Überraschend war die Tatsache, dass Stroh, welches für Lehmwickel genutzt wird, nämlich möglichst langes Stroh, Mangelware ist. Dadurch, dass fast das gesamte Stroh heut zu Tage gehäckselt und als Streu im Stall benutzt wird, musste das benötigte Stroh erst gefunden werden – letztlich ist man auf Ebay fündig geworden!
Planende müssen auf funktionelle Abläufe und Bedürfnisse von Menschen achten und reagieren. Diese Herangehensweise ist auch bei einer kleinen Bauaufgabe wie einem Bienenhaus wichtig. Zum Beispiel sollte das Ausflugsloch der Bienen am besten Richtung Südosten ausgerichtet sein. So haben die Bienen recht früh aber auch möglichst lange Sonne – was sie produktiver macht.

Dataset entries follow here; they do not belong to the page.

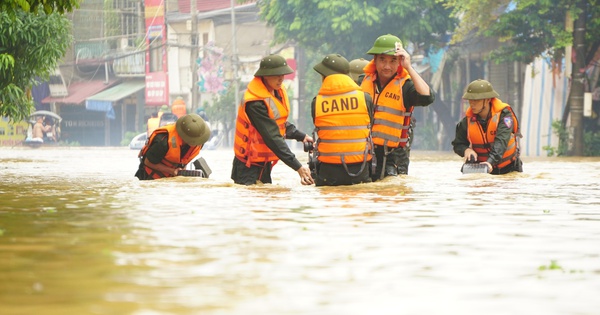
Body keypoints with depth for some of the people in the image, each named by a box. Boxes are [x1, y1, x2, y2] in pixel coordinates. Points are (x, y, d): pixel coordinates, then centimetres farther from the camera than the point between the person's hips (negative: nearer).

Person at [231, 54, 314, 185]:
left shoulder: (277, 91, 5)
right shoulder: (255, 103, -24)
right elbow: (273, 137, -28)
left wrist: (301, 136, 6)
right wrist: (298, 167, -30)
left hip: (265, 163, 9)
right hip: (249, 166, -9)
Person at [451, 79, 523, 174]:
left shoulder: (504, 115, -22)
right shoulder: (468, 121, -12)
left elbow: (501, 142, -35)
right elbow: (458, 144, -3)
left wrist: (491, 162, -52)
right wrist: (466, 150, -28)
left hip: (509, 167, -2)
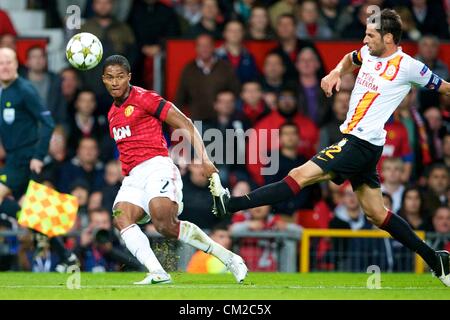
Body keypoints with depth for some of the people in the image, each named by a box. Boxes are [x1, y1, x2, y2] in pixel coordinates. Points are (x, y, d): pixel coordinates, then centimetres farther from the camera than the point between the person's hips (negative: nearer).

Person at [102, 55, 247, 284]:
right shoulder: (112, 113, 22)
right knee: (121, 218, -24)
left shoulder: (144, 98, 0)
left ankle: (230, 260, -14)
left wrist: (204, 159, -13)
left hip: (156, 167, -7)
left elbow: (185, 124, -3)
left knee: (165, 225, -27)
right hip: (132, 177, 7)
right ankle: (157, 274, -36)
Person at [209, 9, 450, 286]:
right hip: (352, 140, 9)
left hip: (362, 143, -9)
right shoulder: (369, 53, 10)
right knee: (377, 215, 14)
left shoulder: (407, 66, -11)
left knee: (300, 176, -14)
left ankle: (229, 204, -20)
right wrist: (336, 72, 15)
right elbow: (351, 58, 33)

Außerdem sollte die Ausrichtung so gewählt werden, dass diese nicht zur Hauptwindrichtung liegt.
Rückblickend kann das Bienenhaus durch das gemeinschaftliche selber Bauen als Exempel einer langsamen Architektur - in Anlehnung an „Slow Food“ - gesehen werden. Ohne wirtschaftlichen Zeitdruck entstand in freundschaftlicher Atmosphäre ein aus dem Ort entwickeltes Haus für Bienen, bei dem sich alle Mitwirkenden nach Tatkraft und vorhandenem Wissen und vollstem Engagement eingebracht haben.